Moonlight: viaggio nell’identità sentimentale

Una delicata storia di formazione sull’essere neri nell’America di oggi, ma non solo. Il film diretto da Barry Jenkins porta a casa il premio più ambito nella notte degli Oscar 2017: la nostra recensione di Moonlight.

_di Pier Allegri 

«Ero un nanetto selvaggio. Proprio come te. Correvo scalzo per la città, con la luna piena. E una volta, correvo urlando di fronte a una vecchia come un’idiota. E questa signora mi ferma e mi dice: “Sotto la luce della luna, i ragazzi neri diventano blu. Anche tu sei blu. Ed è così che ti chiamerò: Blue»

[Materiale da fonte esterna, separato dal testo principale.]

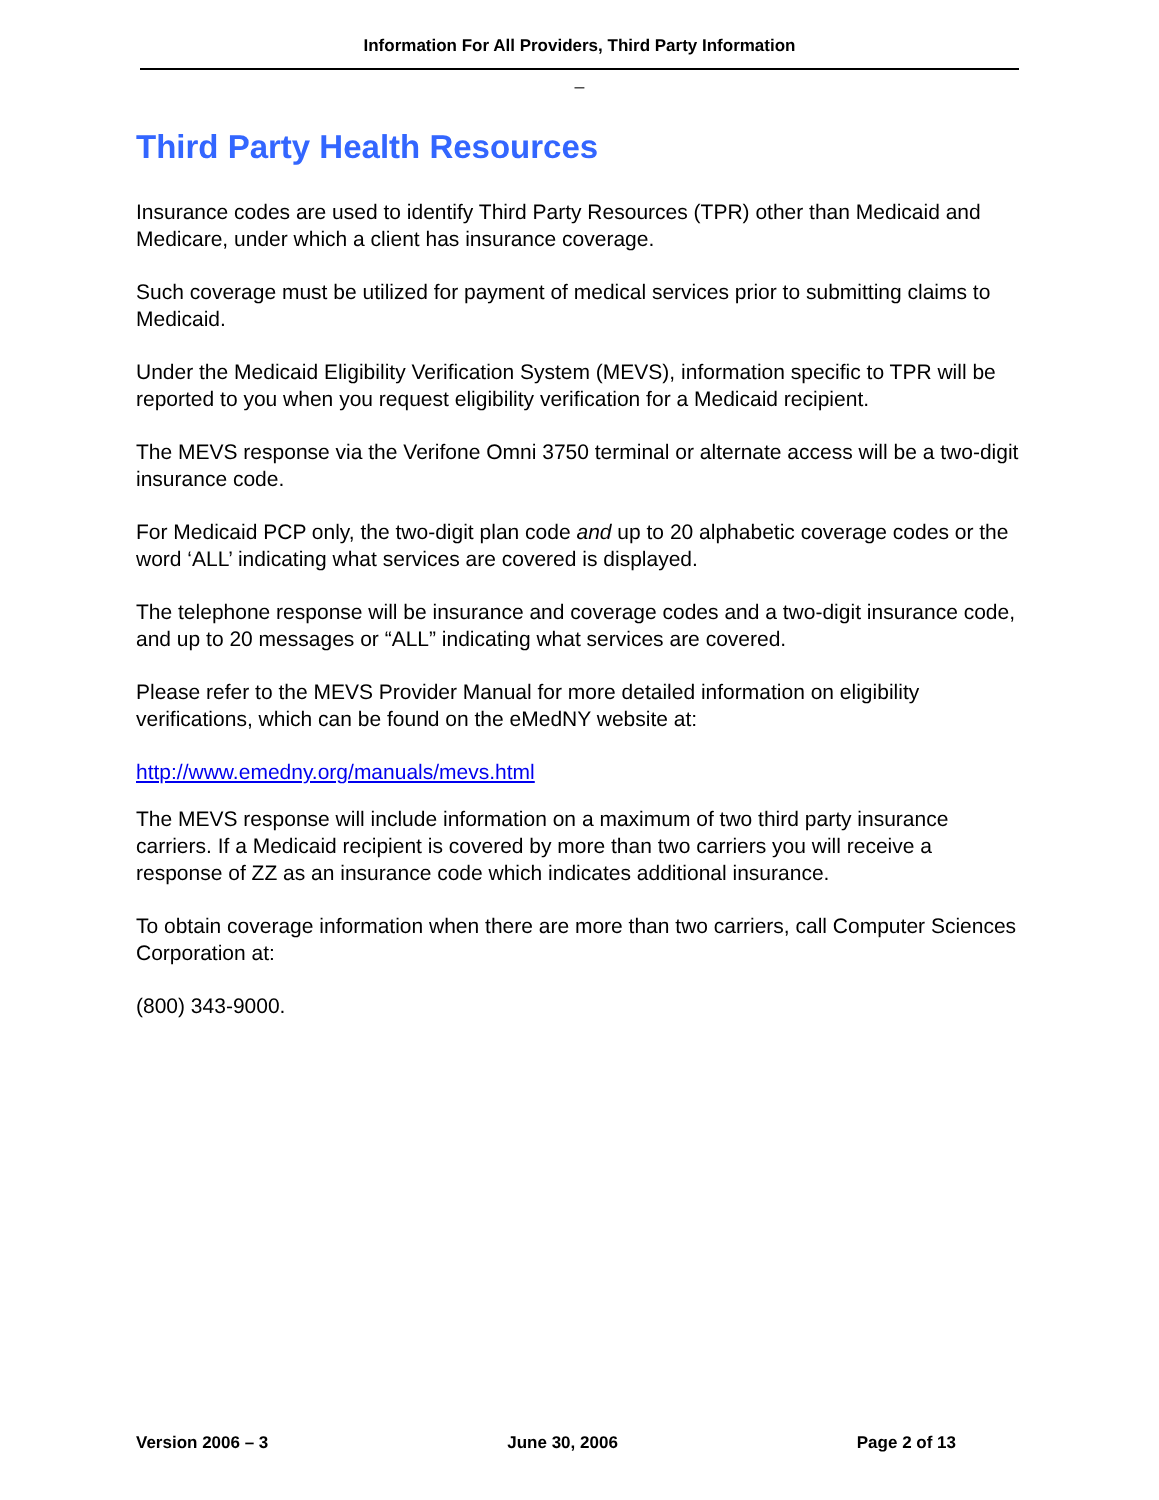Information For All Providers, Third Party Information
_
Third Party Health Resources
Insurance codes are used to identify Third Party Resources (TPR) other than Medicaid and Medicare, under which a client has insurance coverage.
Such coverage must be utilized for payment of medical services prior to submitting claims to Medicaid.
Under the Medicaid Eligibility Verification System (MEVS), information specific to TPR will be reported to you when you request eligibility verification for a Medicaid recipient.
The MEVS response via the Verifone Omni 3750 terminal or alternate access will be a two-digit insurance code.
For Medicaid PCP only, the two-digit plan code and up to 20 alphabetic coverage codes or the word ‘ALL’ indicating what services are covered is displayed.
The telephone response will be insurance and coverage codes and a two-digit insurance code, and up to 20 messages or “ALL” indicating what services are covered.
Please refer to the MEVS Provider Manual for more detailed information on eligibility verifications, which can be found on the eMedNY website at:
http://www.emedny.org/manuals/mevs.html
The MEVS response will include information on a maximum of two third party insurance carriers. If a Medicaid recipient is covered by more than two carriers you will receive a response of ZZ as an insurance code which indicates additional insurance.
To obtain coverage information when there are more than two carriers, call Computer Sciences Corporation at:
(800) 343-9000.
Version 2006 – 3 June 30, 2006 Page 2 of 13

Chiron è un bambino afroamericano che vive in quartiere di Miami minato dalla droga e dalla criminalità e segnato da povertà e violenza. In cerca di un posto nel mondo e di una identità, scoprirà nel corso della sua vita sé stesso, la sua voglia di tenerezza e la sua sessualità.

Tratto dalla breve pièce teatrale “In Moonlight Black Boys Look Blue” di Tarrel Alvin McCraney (premiato assieme a Barry Jankins con l’Oscar alla migliore sceneggiatura non originale), ”Moonlight” è un film in tre atti, tre come i nomi che accompagnano il protagonista Chiron (come Chirone, il centauro addestratore di eroi della mitologia greca) in altrettante fasi della sua vita: Little, Chiron e Black/Bambino, Ragazzo, Adulto.

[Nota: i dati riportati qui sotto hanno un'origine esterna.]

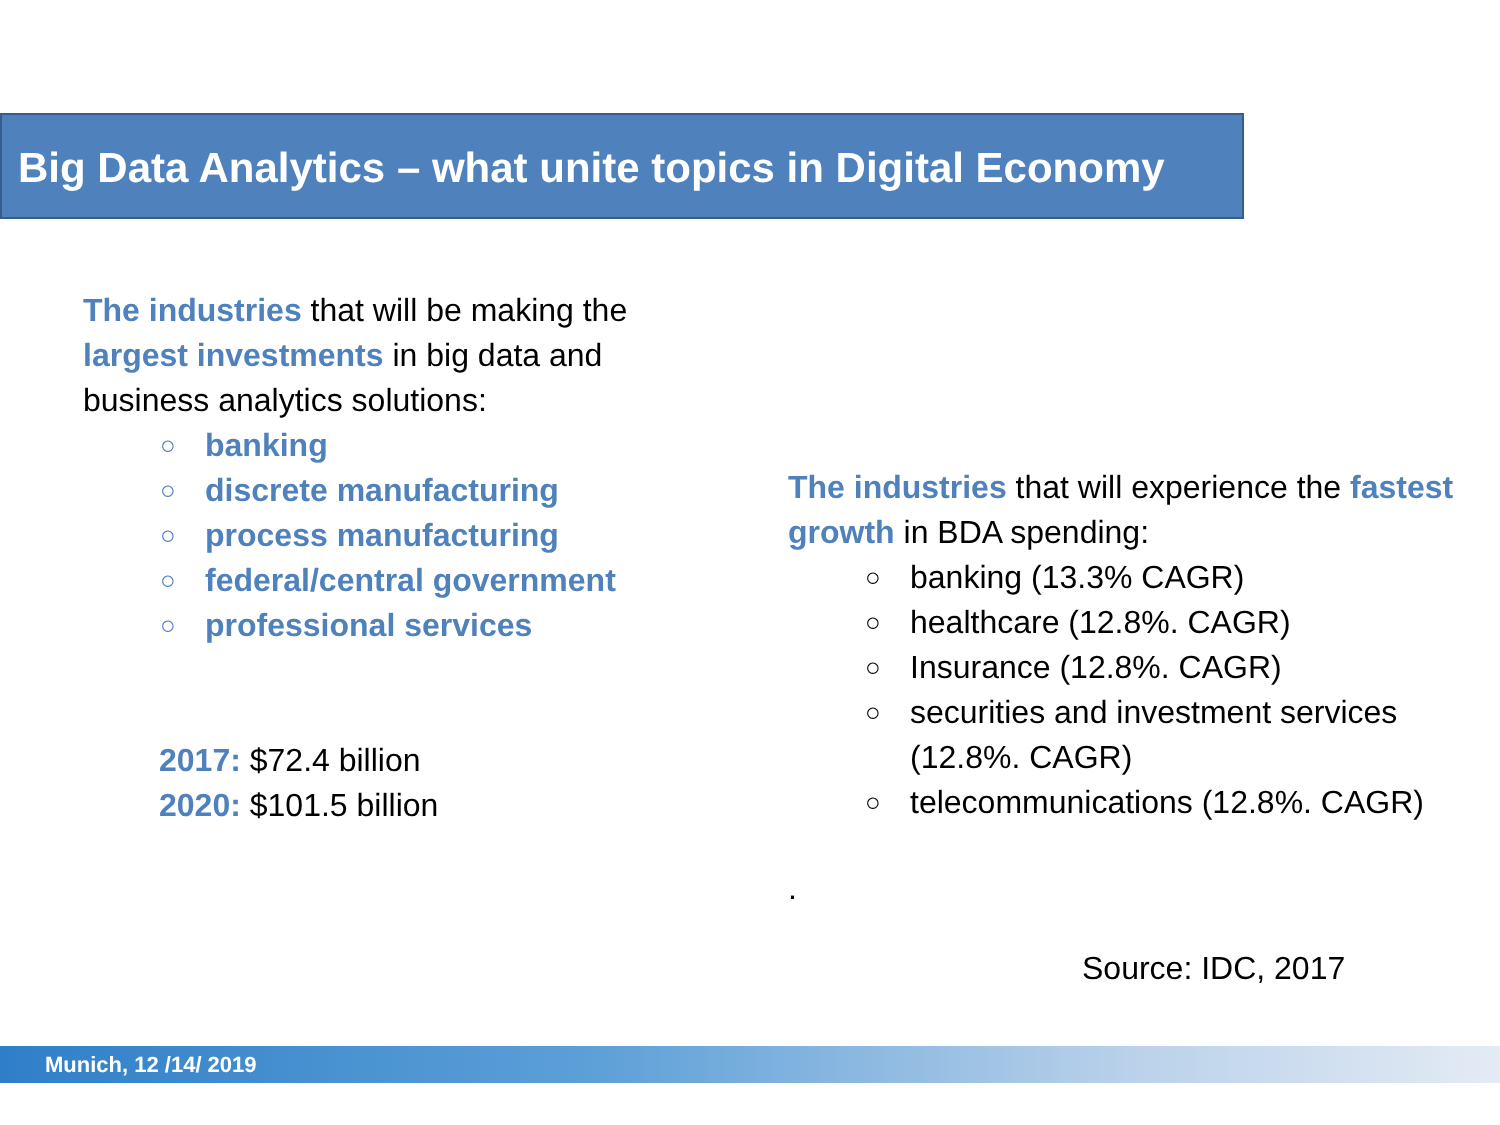Big Data Analytics – what unite topics in Digital Economy
The industries that will be making the largest investments in big data and business analytics solutions:
○ banking
○ discrete manufacturing
○ process manufacturing
○ federal/central government
○ professional services
2017: $72.4 billion
2020: $101.5 billion
The industries that will experience the fastest growth in BDA spending:
○ banking (13.3% CAGR)
○ healthcare (12.8%. CAGR)
○ Insurance (12.8%. CAGR)
○ securities and investment services (12.8%. CAGR)
○ telecommunications (12.8%. CAGR)
.
Source: IDC, 2017
Munich, 12 /14/ 2019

«A un certo punto dovrai decidere da solo chi vuoi diventare. Non lasciare che qualcuno decida per te»

Il film di Jenkins è una delicata storia di formazione sull’essere neri nell’America di oggi ma non solo: questo capolavoro del cinema indie vincitore dell’Oscar al miglior film (dimentichiamo l’imbarazzo di domenica 26 febbraio..) è un romanzo in pellicola sulla educazione sentimentale di un ragazzo gay e di colore duro e tenero, leggero e grave, ma mai melenso o ricattatorio. La difficile costruzione di una identità sensibile e sessuale è impersonata dal complesso protagonista Chiron, nel film interpretato da tre attori diversi, e di cui il regista cattura la poesia umana, scansando attentamente cliché e mistificazioni di ogni sorta. La regia e la fotografia fenomenali racchiudono ed esaltano il fine della narrazione, con risultati stilisticamente impressionanti e mai estetizzanti, pur essendo a tratti non dissimile da una tecnica impressionista.

L’elemento migliore del film, le performance dei non protagonisti: Naomie Harris (la Tia Dalma di “Pirati dei Caraibi), nel ruolo della madre tossicodipendente Paula, tra tenerezza, squallore e disgusto del sè, e il Juan di Mahershala Ali (Oscar al miglior attore non protagonista), figura paterna del protagonista e motore dell’azione del film, uno spacciatore dal cuore d’oro e dalla meravigliosa sensibilità: un poeta reso criminale dalle difficoltà della vita.